What is the best lure to use in the pads and around and what is the best way to fish a big lake. THAnk YOU


----------



## njsimonson (Sep 24, 2002)

Pads, easy: A 7" Zoom Trick Worm in bubblegum on a 3/0 wide gap Mustad hook, unweighted, or weighted with a 1/16 oz bull-shot sinker tight to the head of the worm, slithered, twitched and walked through the lillies, then allowed to slowly sink in the open pockets. Superline is a must, as is a stout rod!!!

The best way to fish a big lake? Ummm...very carefully? 
Do your research, break it down into areas, get out on the water and experiment. Big lakes just don't have signs that say "fish here" it comes through trial and error.


----------



## jamesavp (Apr 20, 2006)

I like to use 5" Gary Yamamoto Senko in Black and Blue or Watermelon.

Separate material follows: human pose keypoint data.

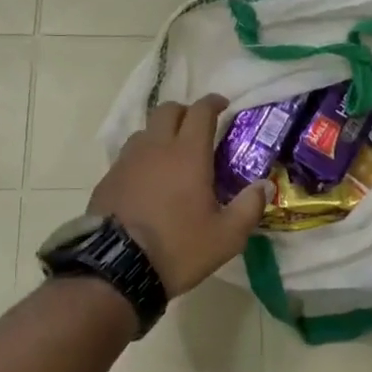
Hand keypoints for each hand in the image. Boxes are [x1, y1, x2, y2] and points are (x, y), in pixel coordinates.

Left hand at [90, 95, 270, 298]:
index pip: (201, 111)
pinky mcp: (108, 178)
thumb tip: (264, 186)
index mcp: (187, 154)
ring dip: (161, 133)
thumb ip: (249, 207)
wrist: (117, 269)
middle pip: (168, 110)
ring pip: (145, 130)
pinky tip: (148, 180)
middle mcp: (155, 148)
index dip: (213, 103)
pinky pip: (128, 155)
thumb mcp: (226, 236)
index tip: (223, 105)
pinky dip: (142, 157)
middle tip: (198, 128)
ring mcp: (127, 161)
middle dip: (185, 111)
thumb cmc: (179, 248)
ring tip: (172, 155)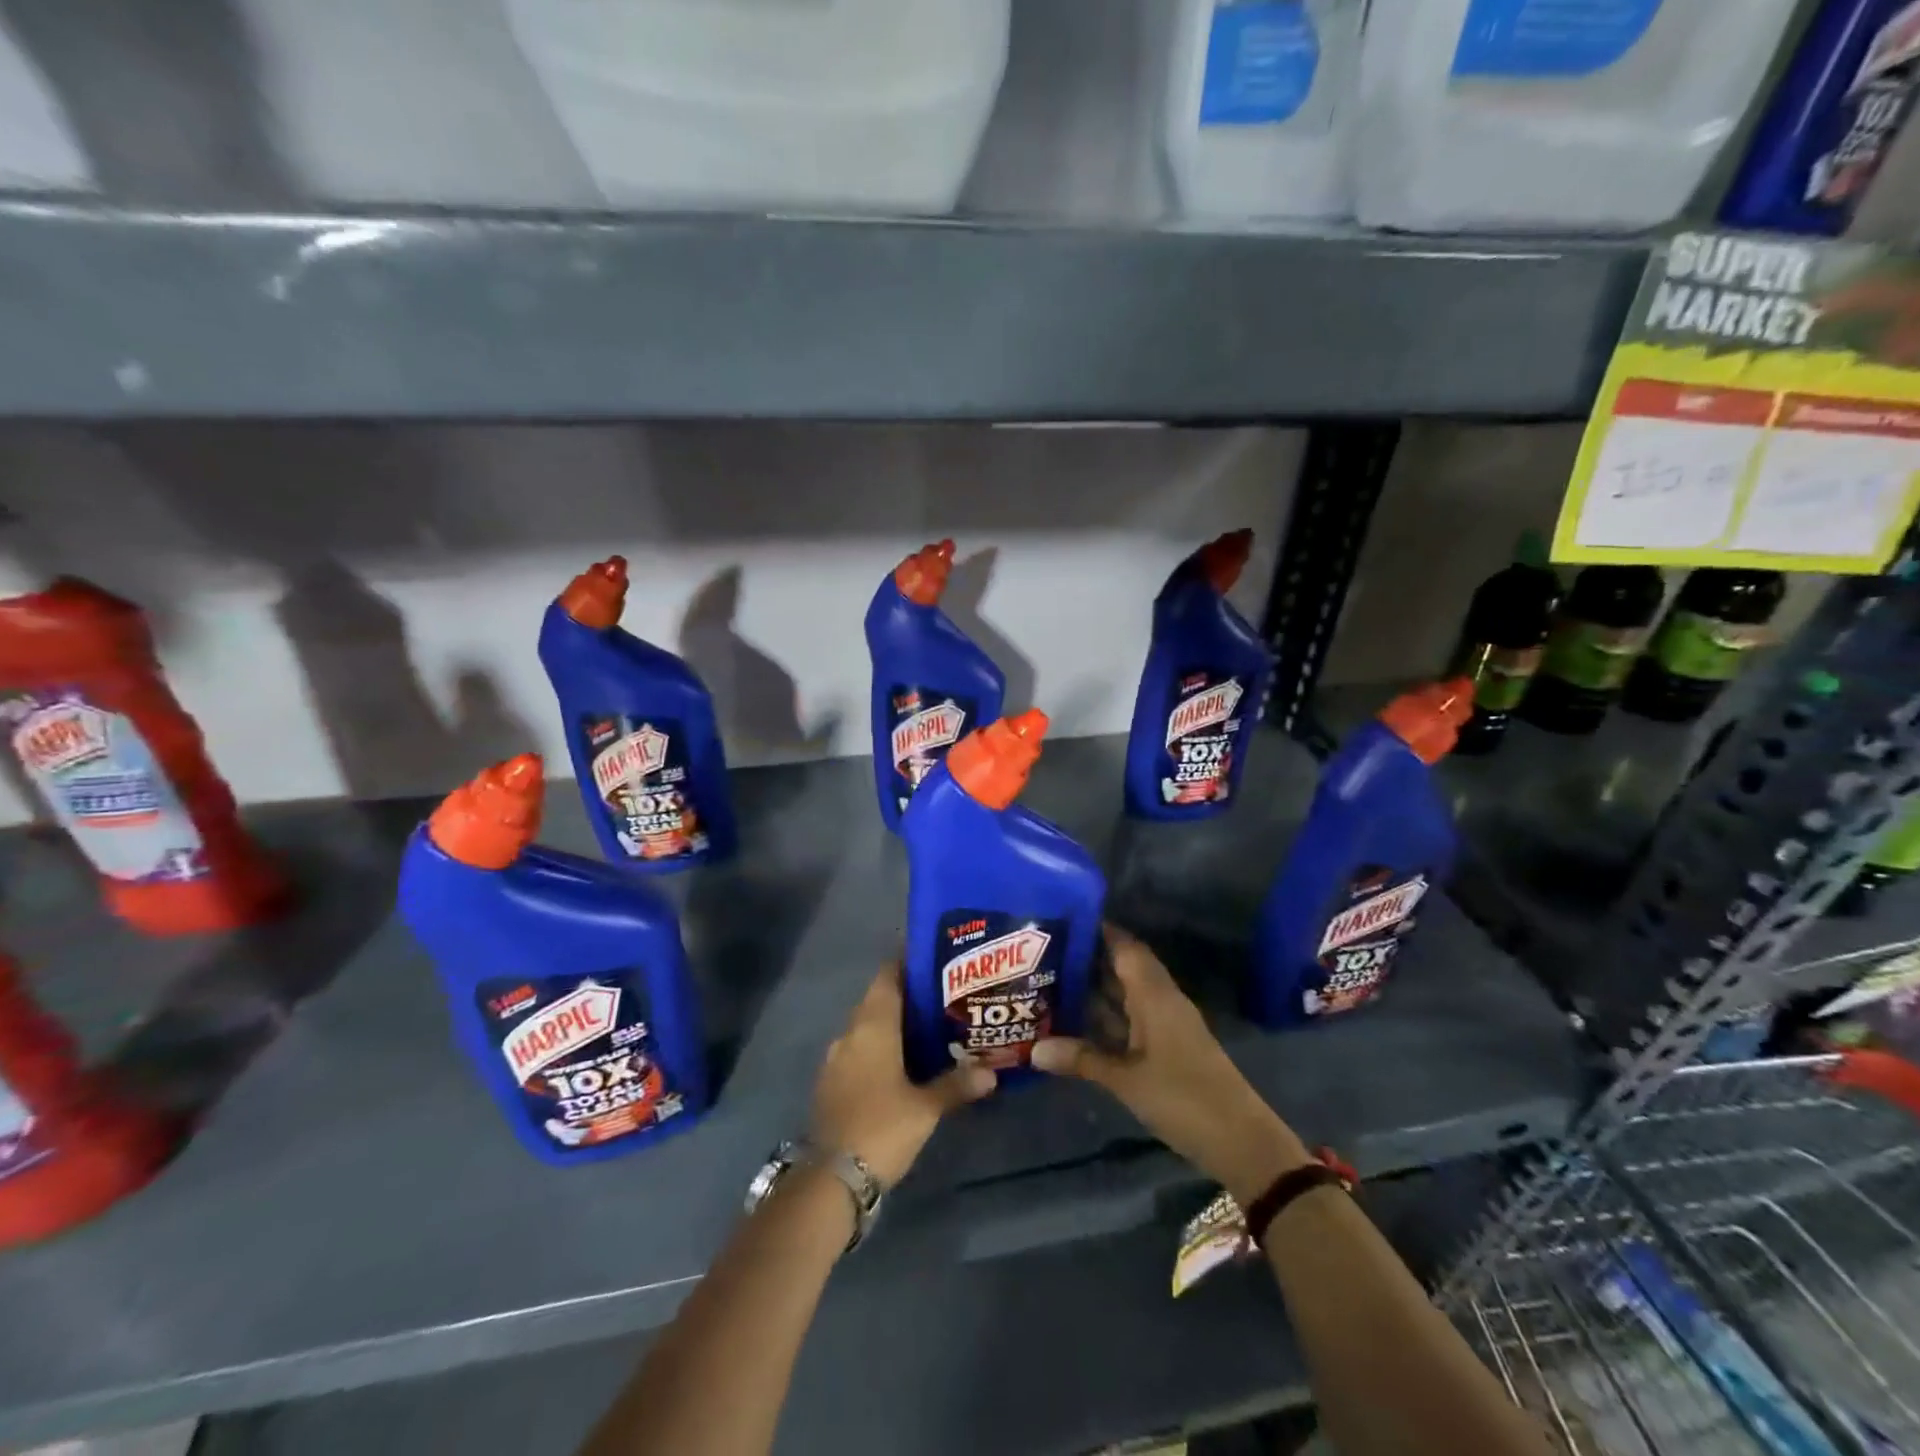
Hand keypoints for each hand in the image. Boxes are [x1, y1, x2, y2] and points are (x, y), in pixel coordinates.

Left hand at [811, 965, 995, 1187]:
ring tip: (932, 1026)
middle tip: (945, 995)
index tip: (936, 959)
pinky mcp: (832, 1082)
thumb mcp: (925, 1107)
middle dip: (909, 995)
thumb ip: (957, 1084)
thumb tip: (992, 1072)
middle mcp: (851, 1032)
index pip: (888, 976)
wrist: (829, 1178)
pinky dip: (881, 1047)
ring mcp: (837, 1058)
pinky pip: (860, 1050)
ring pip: (869, 1026)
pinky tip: (905, 1062)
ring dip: (894, 1023)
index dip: (908, 963)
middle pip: (879, 999)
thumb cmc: (881, 1127)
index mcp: (872, 1025)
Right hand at [1031, 926, 1308, 1203]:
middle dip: (1089, 958)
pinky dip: (1109, 1015)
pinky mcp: (1169, 1046)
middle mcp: (1162, 1000)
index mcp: (1155, 995)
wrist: (1241, 1141)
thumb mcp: (1126, 1080)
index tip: (1062, 920)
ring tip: (1052, 981)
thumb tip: (1033, 1049)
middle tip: (1046, 952)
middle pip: (1124, 967)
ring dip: (1096, 988)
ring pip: (1127, 994)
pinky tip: (1080, 1022)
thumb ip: (1082, 1059)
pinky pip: (1133, 1017)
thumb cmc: (1183, 1098)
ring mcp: (1167, 1024)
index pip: (1125, 947)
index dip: (1098, 931)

I can even use rainbow trout color which has the pink that Nick likes so much. #4 hooked weedless. Work it through the pads slow and let the bass craziness begin. It won't take long for a bass to find it. Moss Frogs are also another alternative. Black on sunny days and White on cloudy. Not all pads are created equal. Pick ones near points, channels, drop offs and multiple structure around. Look for bait fish and any other prey items. If the minnows fill it they will come. 

Good luck,


----------



## ificarium (Dec 18, 2007)

I like the bigfoot scumfrog. Hit the shore and pop it through the pads. Largies will hit it from underneath! Man what a show.


----------



## cut'em (Oct 23, 2004)

Got to throw a Manns Frog or Rat. Work it with a high rod tip across the pads be ready to drop on the hit and wait till you no lomger see the lure then set the hook make sure of this as sometimes the fish will miss and after the splash the lure's still sitting there. This is when you simply twitch it and they hit again. Also when you reach the open water hesitate a moment then twitch it off the weeds in a walking the dog fashion for atleast three to four feet before realing in for the next cast. This is when I've got my biggest fish.


----------



## BROWNDOG (Nov 2, 2004)

Either a frog or a jig-n-craw


----------



## jonesy12 (Apr 1, 2008)

I fish pads almost 50% of the time. I'll either throw an Optimum Baits Furbit or a Spro Bronzeye with a St. Croix Tournament Series "Frog-N-Slop" paired with a Shimano Curado 200DSV and 65lb Power Pro braid.


----------



## AlpineArcher24 (Mar 1, 2008)

mango jig with the bristles slightly trimmed


----------